NOTE: this function is based on sampling and does not guarantee the closest point.

return:
A Tuple containing: 1) An approximation of the closest unoccluded snap point to pos or None if an unoccluded point could not be found, 2) the sampled orientation if found or None, 3) a boolean success flag.

def habitat.datasets.rearrange.navmesh_utils.get_largest_island_index(pathfinder: habitat_sim._ext.habitat_sim_bindings.PathFinder, sim: habitat_sim.simulator.Simulator, allow_outdoor: bool = True) -> int

Get the index of the largest NavMesh island. Optionally exclude outdoor islands.

NOTE: outdoor heuristic may need to be tuned, but parameters are default here.

If no islands exist satisfying the indoor constraints, then the entire navmesh -1 is returned.
================================
WORK INSTRUCTION 1
Write out the part of the NavMesh documentation that opens with the words containing "NOTE: this function" and closes with "boolean success flag.".
WORK INSTRUCTION 2
Continue the NavMesh documentation from the point where it stops.
The material has no part in any of this.

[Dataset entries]
================================
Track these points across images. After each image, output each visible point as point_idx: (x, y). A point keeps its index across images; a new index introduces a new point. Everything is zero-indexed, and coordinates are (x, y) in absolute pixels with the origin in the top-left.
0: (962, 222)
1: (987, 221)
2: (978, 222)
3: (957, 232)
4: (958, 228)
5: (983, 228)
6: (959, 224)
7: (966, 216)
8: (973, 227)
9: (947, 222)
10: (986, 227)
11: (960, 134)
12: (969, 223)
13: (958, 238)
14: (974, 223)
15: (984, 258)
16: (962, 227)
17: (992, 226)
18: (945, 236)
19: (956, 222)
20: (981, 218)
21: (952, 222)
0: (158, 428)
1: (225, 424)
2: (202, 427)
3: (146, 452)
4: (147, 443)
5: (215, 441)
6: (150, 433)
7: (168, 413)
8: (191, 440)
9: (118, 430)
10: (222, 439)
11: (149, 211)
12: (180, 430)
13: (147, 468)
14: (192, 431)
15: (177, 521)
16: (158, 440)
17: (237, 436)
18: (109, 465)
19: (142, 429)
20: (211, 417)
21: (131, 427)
================================
RESPONSE BOX 1
NOTE: this function is based on sampling and does not guarantee the closest point.

return:
A Tuple containing: 1) An approximation of the closest unoccluded snap point to pos or None if an unoccluded point could not be found, 2) the sampled orientation if found or None, 3) a boolean success flag.

RESPONSE BOX 2
def habitat.datasets.rearrange.navmesh_utils.is_accessible(sim: habitat_sim.simulator.Simulator, point: _magnum.Vector3, height: float, nav_to_min_distance: float, nav_island: int = -1, target_object_ids: typing.Optional[typing.List[int]] = None) -> bool

Return True if the point is within a threshold distance (in XZ plane) of the nearest unoccluded navigable point on the selected island.

Parameters
sim Habitat Simulator instance.
point The query point.
height The height of the agent. Given navmesh snap point is grounded, the maximum height from which a visibility check should indicate non-occlusion. First check starts from this height.
nav_to_min_distance Minimum distance threshold. -1 opts out of the test and returns True (i.e. no minimum distance).
nav_island The NavMesh island on which to check accessibility. Default -1 is the full NavMesh.
target_object_ids

def habitat.datasets.rearrange.navmesh_utils.is_collision(pathfinder: habitat_sim._ext.habitat_sim_bindings.PathFinder, trans: _magnum.Matrix4, navmesh_offset: typing.List[typing.Tuple[float, float]], island_idx: int) -> bool

Checks the given transform and navmesh offset points for navigability on the provided navmesh island. Returns True if any point is non-navigable.

Parameters
pathfinder The PathFinder instance defining the NavMesh.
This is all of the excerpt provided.